Former Fed chairman Ben Bernanke and other US policymakers have been inflating their way toward a stable American economy by maintaining low interest rates, which worked as long as governments could prevent fiscal expansion by keeping in place painful austerity programmes without generating, at least for a while, a political backlash.

But these policies would become unsustainable politically and economically, first by the need to cover the costs of America’s global wars and then the response to the global pandemic, and now to the consequences of the war in Ukraine. The free market policy that worked in the 1990s wouldn’t resolve the current problems.

One member of the Committee to Save the World, former Treasury secretary Summers, has criticised the IMF and the World Bank for failing to take action in response to the current economic crisis. “The fire department is still in the station,” said Summers last week. “I’m very disappointed in the response,” he stressed.

But based on his experience in the late 1990s, Summers knows that such collective action to sustain the global economy is only possible when a leading geo-economic hegemon brings everyone together and has the political will and the financial resources to pay the costs of such an expansive endeavour.

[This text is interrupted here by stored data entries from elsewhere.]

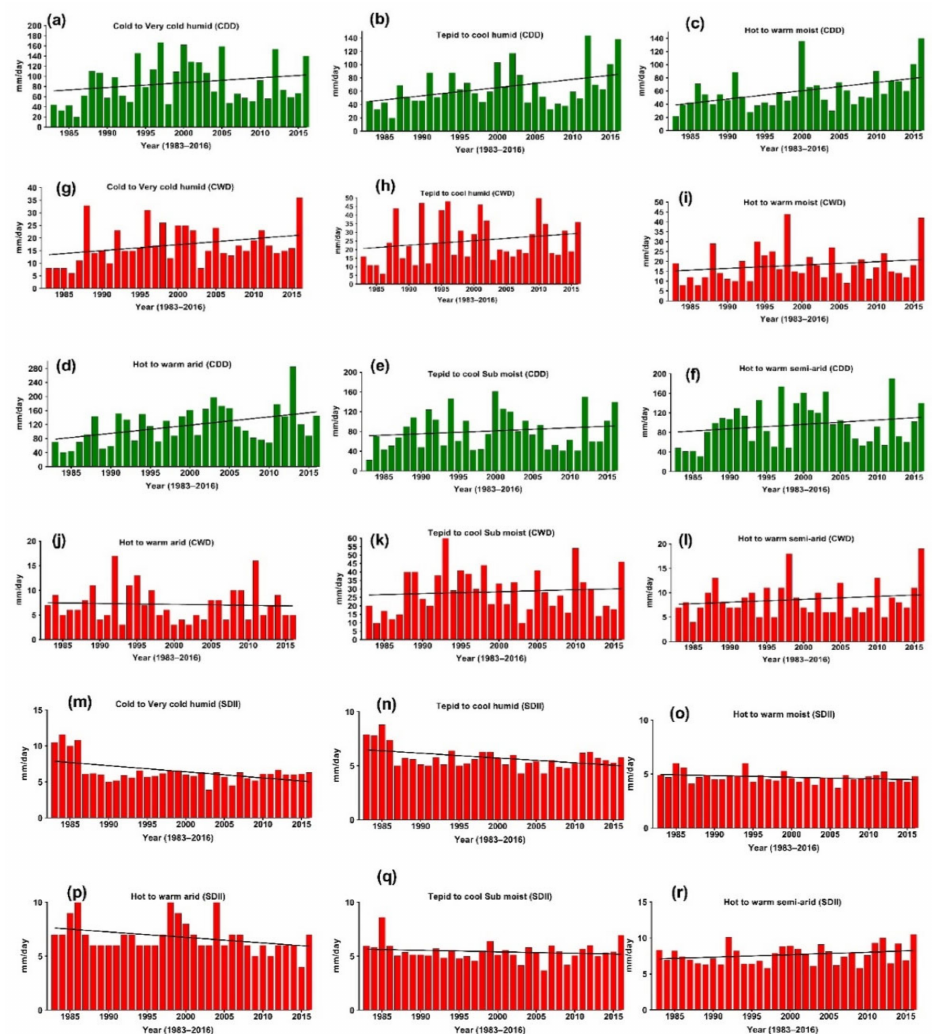
Figure 9. Consecutive dry days (CDD) ( a – f ), Consecutive wet days (CWD) ( g – l ), and simple daily intensity index (SDII) ( m – r ) over agroecological zones for the period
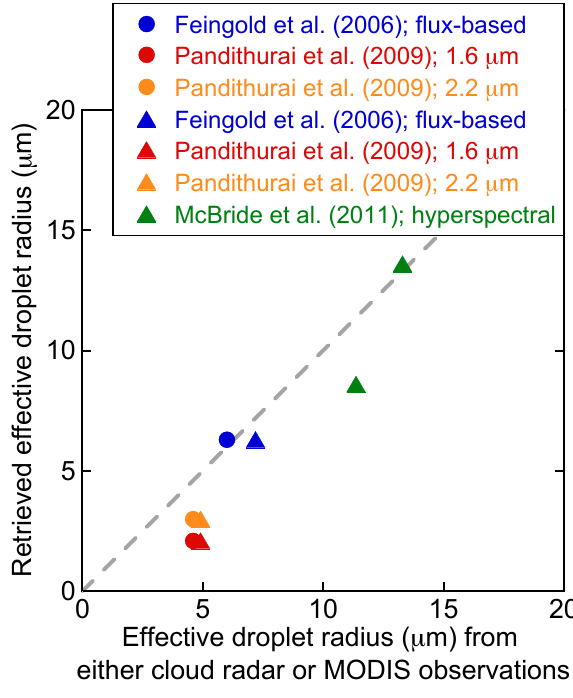
Fig. 1. Scatter plot of effective droplet radii retrieved from ground-based transmittances versus those from either ground-based cloud radar (dot) or MODIS (triangle) observations. Cloud effective radii from Feingold et al. (2006) were retrieved from combined flux and microwave measurements, and represented 3-h statistics for stratus clouds at the ARM Oklahoma site in 2003. Retrievals from Pandithurai et al. (2009) were based on multichannel zenith radiance and represented 3-day statistics for low-level, overcast ice-free water clouds at Okinawa Island, Japan in 2008; the use of liquid water-absorbing wavelength (i.e., 1.6 or 2.2 µm) slightly changed the retrieved cloud effective radii. Similarly, retrievals from McBride et al. (2011) were based on hyperspectral zenith radiances, and compared to two MODIS overpasses for overcast water clouds at the ARM Oklahoma site in 2007.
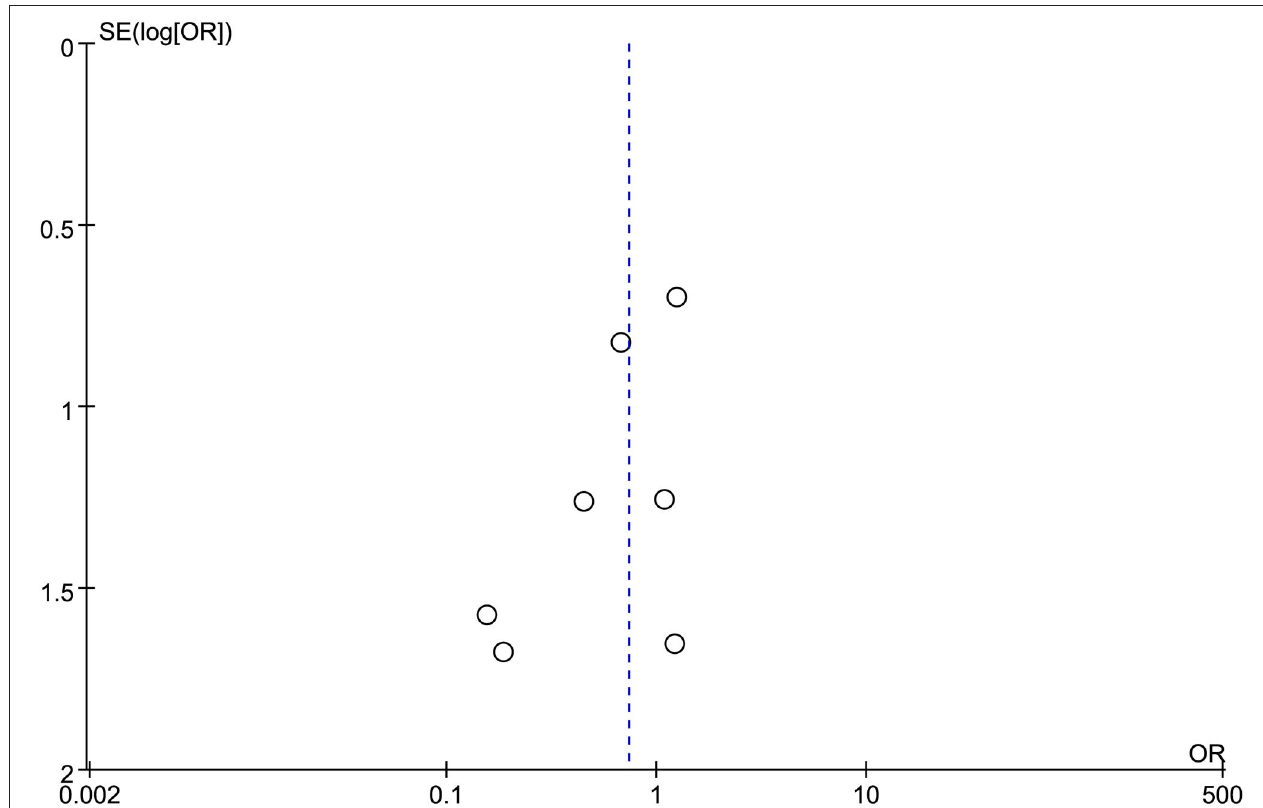
FIGURE 4 | Funnel plot of technical success between EUS-CDS and EUS-HGS.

Hence, Summers’ suggestion that the US provides additional US$5 billion funding for the World Bank doesn’t sound politically feasible. Pursuing what is considered to be its core national security interest, the US with the support of its allies will continue to spend billions of dollars on financing the military and economic response to Russia’s aggression in Ukraine, which is bound to raise energy prices and overall inflation.

In that context, the economic problems facing the emerging economies won’t be placed on the top of the US policy agenda in the way the Asian financial crisis did in the late 1990s.

And not least, the US Fed chair Powell will continue to raise interest rates until he beats inflation, in his role as a member of the Committee to Save the American Economy.